Podczas konferencji prasowej w Olsztynie Zandberg podkreślał, że z rozmów z ludźmi prowadzonych podczas "Wakacyjnej Trasy Lewicy" wynika, że głównym tematem są dla nich koszty życia. "To, że pensje, że płace, że emerytury nie nadążają za galopującymi cenami żywności, energii i utrzymania. Ludzie po prostu czują, że są dzisiaj biedniejsi niż byli rok temu. I mam informacje dla rządzącej prawicy: wkurzyliście ludzi" - stwierdził.
"Polskie państwo tym ludziom płaci marnie"
Polityk mówił, że problem z tym, żeby dotrwać do końca miesiąca i nie pożyczać pieniędzy, dotyka nie tylko emerytów, ale też pracujących. "Mówię tu o pracownikach budżetówki. To jest największy oskarżenie pod adresem tego rządu, bo to są ludzie, którzy pracują dla polskiego państwa. Ludzie, na pracy, których polskie państwo po prostu stoi. Polskie państwo tym ludziom płaci marnie" - stwierdził.
Zandberg przypomniał, że w Olsztynie działacze Partii Razem i Nowej Lewicy są zaangażowani po stronie pracowników samorządowych w konflikcie płacowym z władzami miasta. "Ale takich ludzi, którzy pracują dla polskiego państwa i dostają marne pieniądze, jest w Polsce zbyt wiele. Lewica jest po to, żeby to zmienić. I to jest nasze twarde zobowiązanie, nasz twardy warunek współrządzenia" - deklarował.

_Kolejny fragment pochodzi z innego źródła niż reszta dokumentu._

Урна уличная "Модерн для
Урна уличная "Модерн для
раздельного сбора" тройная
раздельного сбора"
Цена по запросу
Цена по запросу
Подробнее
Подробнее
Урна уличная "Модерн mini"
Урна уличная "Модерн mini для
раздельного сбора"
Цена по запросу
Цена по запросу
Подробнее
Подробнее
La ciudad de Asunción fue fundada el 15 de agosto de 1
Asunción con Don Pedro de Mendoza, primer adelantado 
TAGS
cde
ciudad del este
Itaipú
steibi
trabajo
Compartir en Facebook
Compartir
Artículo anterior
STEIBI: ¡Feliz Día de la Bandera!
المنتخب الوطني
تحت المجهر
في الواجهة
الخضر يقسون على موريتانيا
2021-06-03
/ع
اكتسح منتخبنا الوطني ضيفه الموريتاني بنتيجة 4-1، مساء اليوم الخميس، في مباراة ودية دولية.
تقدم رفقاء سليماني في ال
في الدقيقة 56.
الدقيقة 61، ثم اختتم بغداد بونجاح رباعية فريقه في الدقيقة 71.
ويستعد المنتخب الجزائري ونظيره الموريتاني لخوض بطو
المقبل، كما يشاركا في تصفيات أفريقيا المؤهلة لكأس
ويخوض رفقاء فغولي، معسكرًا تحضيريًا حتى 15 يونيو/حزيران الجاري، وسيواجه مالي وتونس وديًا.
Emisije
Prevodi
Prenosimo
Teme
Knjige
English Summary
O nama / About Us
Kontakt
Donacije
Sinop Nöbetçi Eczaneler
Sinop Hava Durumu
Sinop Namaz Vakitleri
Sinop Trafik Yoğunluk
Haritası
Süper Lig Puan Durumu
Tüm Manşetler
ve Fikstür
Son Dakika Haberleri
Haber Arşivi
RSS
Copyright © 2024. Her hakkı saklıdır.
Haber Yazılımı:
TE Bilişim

Wskazał, że po zmianie władzy trzeba podnieść płace ludziom, którzy pracują dla polskiego państwa. "I zrobimy to. Skokowa podwyżka płac w budżetówce o 20 proc. już teraz, żeby zrównoważyć koszty drożyzny, żeby dać ludziom odrobinę oddechu, a potem uczciwy mechanizm waloryzacji - zapowiedział.
Jak zaznaczył, godnie opłacani pracownicy są warunkiem silnego, sprawnego państwa, które zapewni wszystkim porządne usługi publiczne.
Zandberg przypomniał, że równo 50 lat temu Polacy po raz pierwszy mieli wolną sobotę. "Dziś uważamy, że trzeba stopniowo, odpowiedzialnie, ale iść do przodu, że trzeba przy utrzymaniu tych samych wynagrodzeń doprowadzić na koniec kolejnej kadencji do skrócenia tygodnia pracy do 35 godzin" - stwierdził.
Zapewnił, że jego ugrupowanie wie, jak to zrobić, ma przygotowane projekty ustaw, które - zapewniał - zagwarantują utrzymanie wynagrodzeń i zrobienie tego w sposób odpowiedzialny, bezpieczny dla gospodarki.